Imitation Learning via Focused Satisficing
Rushit N. Shah, Nikolaos Agadakos, Synthia Sasulski, Ali Farajzadeh, Sanjiban Choudhury, Brian Ziebart
TL;DR
The paper reframes imitation learning through satisficing theory, arguing that demonstrators often prioritize acceptable rather than optimal behavior and introduces Minimally Subdominant Focused Imitation (MinSubFI) that minimizes subdominance to surpass aspirational levels on unseen demonstrations. It develops a margin-based, snippet- and stochastic-policy-enabled objective, derives policy-gradient updates, and provides online/offline learning variants plus a learned-cost-feature representation from pairwise preferences. The approach yields higher demonstrator acceptability and competitive true returns across CartPole, LunarLander, Hopper, HalfCheetah, and Walker, including robustness to suboptimal and human demonstrations. This work offers a practical imitation-learning paradigm with explicit acceptability guarantees that can adapt to dynamic aspirational criteria without requiring explicit reward reconstruction. The framework’s generalization bounds and snippet-focused mechanisms further enhance reliability in real-world, varying-aspiration settings.
Abstract
Imitation learning often assumes that demonstrations are close to optimal according to some fixed, but unknown, cost function. However, according to satisficing theory, humans often choose acceptable behavior based on their personal (and potentially dynamic) levels of aspiration, rather than achieving (near-) optimality. For example, a lunar lander demonstration that successfully lands without crashing might be acceptable to a novice despite being slow or jerky. Using a margin-based objective to guide deep reinforcement learning, our focused satisficing approach to imitation learning seeks a policy that surpasses the demonstrator's aspiration levels -- defined over trajectories or portions of trajectories -- on unseen demonstrations without explicitly learning those aspirations. We show experimentally that this focuses the policy to imitate the highest quality (portions of) demonstrations better than existing imitation learning methods, providing much higher rates of guaranteed acceptability to the demonstrator, and competitive true returns on a range of environments.

• **PROMPT**
According to the text on focused satisficing, what does the abbreviation MinSubFI stand for?

• **ENTRIES SHOWN**
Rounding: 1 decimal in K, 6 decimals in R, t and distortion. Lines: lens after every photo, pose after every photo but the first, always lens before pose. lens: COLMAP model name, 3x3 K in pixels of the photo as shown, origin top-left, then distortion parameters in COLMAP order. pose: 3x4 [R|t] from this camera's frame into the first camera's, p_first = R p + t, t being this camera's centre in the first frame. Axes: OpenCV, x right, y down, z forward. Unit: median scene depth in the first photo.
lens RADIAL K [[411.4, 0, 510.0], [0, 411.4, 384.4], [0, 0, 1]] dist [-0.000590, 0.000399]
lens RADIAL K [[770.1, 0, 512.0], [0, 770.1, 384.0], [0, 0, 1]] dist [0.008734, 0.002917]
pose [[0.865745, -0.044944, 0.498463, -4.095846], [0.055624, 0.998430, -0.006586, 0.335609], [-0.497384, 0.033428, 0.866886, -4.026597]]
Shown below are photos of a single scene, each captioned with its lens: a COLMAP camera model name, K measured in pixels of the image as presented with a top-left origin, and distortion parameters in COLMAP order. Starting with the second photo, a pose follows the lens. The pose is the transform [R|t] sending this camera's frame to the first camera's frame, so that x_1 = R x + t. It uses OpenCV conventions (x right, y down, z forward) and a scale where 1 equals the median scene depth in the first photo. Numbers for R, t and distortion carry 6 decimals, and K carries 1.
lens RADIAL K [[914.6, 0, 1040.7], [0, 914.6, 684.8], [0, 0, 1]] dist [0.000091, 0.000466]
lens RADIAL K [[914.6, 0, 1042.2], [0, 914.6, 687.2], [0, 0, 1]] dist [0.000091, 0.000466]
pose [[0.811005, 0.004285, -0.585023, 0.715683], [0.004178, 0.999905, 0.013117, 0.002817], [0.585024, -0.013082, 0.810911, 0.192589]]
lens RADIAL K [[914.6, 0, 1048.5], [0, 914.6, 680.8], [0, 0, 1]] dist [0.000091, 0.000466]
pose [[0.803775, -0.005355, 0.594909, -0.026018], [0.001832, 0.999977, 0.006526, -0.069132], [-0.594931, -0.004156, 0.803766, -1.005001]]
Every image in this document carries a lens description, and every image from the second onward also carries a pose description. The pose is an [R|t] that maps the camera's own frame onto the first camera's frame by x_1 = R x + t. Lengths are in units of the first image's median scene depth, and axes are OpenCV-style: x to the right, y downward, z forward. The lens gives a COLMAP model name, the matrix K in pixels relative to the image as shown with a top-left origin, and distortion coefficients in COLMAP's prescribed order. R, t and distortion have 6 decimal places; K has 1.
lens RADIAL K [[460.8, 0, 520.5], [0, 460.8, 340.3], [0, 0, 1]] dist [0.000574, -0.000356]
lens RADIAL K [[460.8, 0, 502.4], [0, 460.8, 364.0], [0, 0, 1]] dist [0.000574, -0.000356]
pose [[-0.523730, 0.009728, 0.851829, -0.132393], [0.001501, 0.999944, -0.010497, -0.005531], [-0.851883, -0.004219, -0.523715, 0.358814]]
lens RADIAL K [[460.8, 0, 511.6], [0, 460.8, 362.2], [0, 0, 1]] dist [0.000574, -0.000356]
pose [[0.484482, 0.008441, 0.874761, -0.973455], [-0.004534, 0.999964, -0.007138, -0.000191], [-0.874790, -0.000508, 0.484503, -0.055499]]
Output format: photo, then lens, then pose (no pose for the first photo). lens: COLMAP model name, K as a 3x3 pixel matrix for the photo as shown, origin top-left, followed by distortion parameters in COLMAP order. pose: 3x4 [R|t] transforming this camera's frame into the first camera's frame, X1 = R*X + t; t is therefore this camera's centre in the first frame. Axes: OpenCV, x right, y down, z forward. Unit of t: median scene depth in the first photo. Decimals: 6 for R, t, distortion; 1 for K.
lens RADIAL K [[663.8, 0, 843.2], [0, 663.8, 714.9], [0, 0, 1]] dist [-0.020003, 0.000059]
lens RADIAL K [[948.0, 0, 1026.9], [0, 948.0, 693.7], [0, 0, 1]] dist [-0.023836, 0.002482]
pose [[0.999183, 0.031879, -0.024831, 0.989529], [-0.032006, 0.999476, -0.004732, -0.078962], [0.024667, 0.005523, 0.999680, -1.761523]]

• **WRITTEN ANSWER**
Minimally Subdominant Focused Imitation